Einige Flüchtlinge haben Glück und schaffen es, nach Südkorea zu gelangen. Aber dort läuft ihre Existenz der von dem Land praktizierten offiziellen "Sonnenschein-Politik" total entgegen, die, obwohl gut gemeint, auf andauernden Konzessionen und Beschwichtigung basiert. Die Politik kostet Südkorea hunderte Millionen Dollar, aber sie ist nicht hilfreich beim Finden einer Lösung für das Gesamtproblem oder bei der Rettung unschuldiger Menschenleben. Letztendlich hält die Politik nur den Führer in Pjöngjang an der Macht.

Mit Hilfe seiner Millionen-Mann-Armee, Atomwaffen, Raketen sowie des Exports von Waffen und Militärtechnologie an gleich gesinnte Diktatoren auf der ganzen Welt kann Kim Jong Il die ganze Welt erpressen.

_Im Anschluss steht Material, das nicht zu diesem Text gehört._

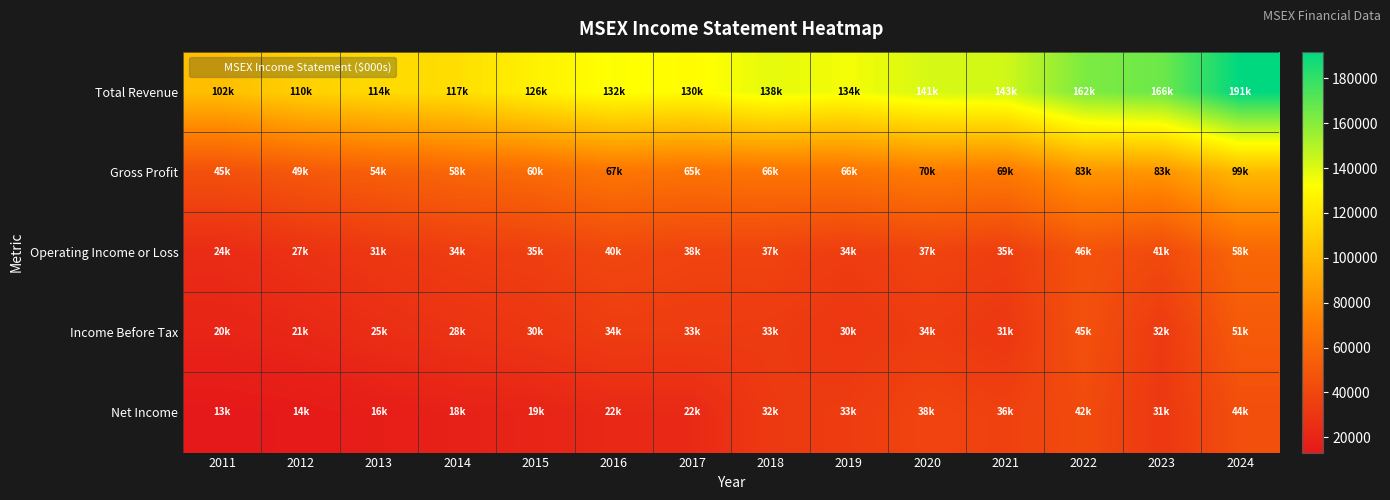

What is the total value across all series at 2014?

256200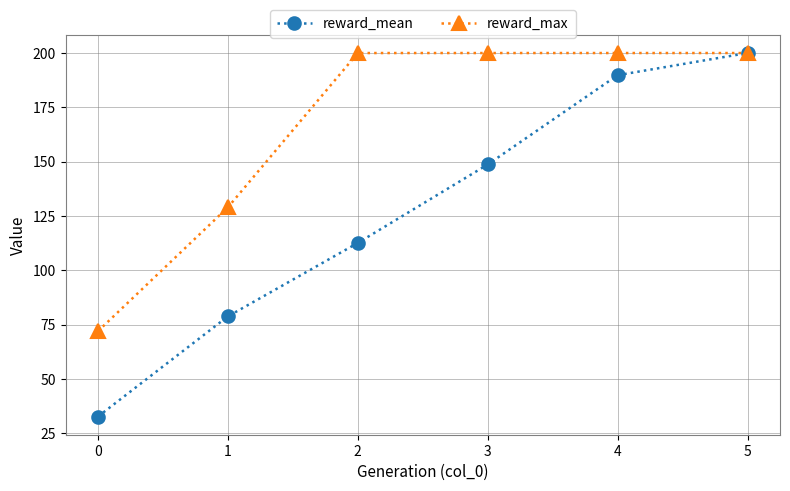

What is the minimum value shown in the chart?

32.7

Er ist bereit, sein eigenes Volk an Hunger sterben zu lassen und verwendet Hungersnöte, um jegliches Zeichen schwankender Loyalität zu seiner Herrschaft auszulöschen. Durch Erpressung erhält Kim Jong Il Nahrungsmittel und Öl, das er unter seinen Getreuen verteilt (vorrangiger Empfänger ist die Armee), während die internationale Gemeinschaft keine Möglichkeit hat festzustellen, wer innerhalb von Nordkorea Hilfe erhält.

Während Kim Jong Il fortfährt, die Welt zu erpressen, sterben unschuldige Nordkoreaner an Hunger oder sind in Konzentrationslagern eingesperrt. Jetzt ist es für die demokratischen Länder der Welt - die Europäische Union, die USA, Japan und nicht zuletzt Südkorea - an der Zeit, zu einer gemeinsamen Position zu finden. Diese Länder müssen unmissverständlich klarstellen, dass sie keine Konzessionen an einen totalitären Diktator machen werden. Sie müssen festhalten, dass Respekt vor grundlegenden Menschenrechten ein wesentlicher Bestandteil aller künftigen Diskussionen mit Pjöngjang ist. Entschlusskraft, Beharrlichkeit und Verhandlungen von einer Position der Stärke aus: Diese Dinge sind das Einzige, das Kim Jong Il und Gleichgesinnte verstehen. Hoffentlich ist das etwas, das zu erkennen die Welt keiner weiteren entsetzlichen Beweise bedarf.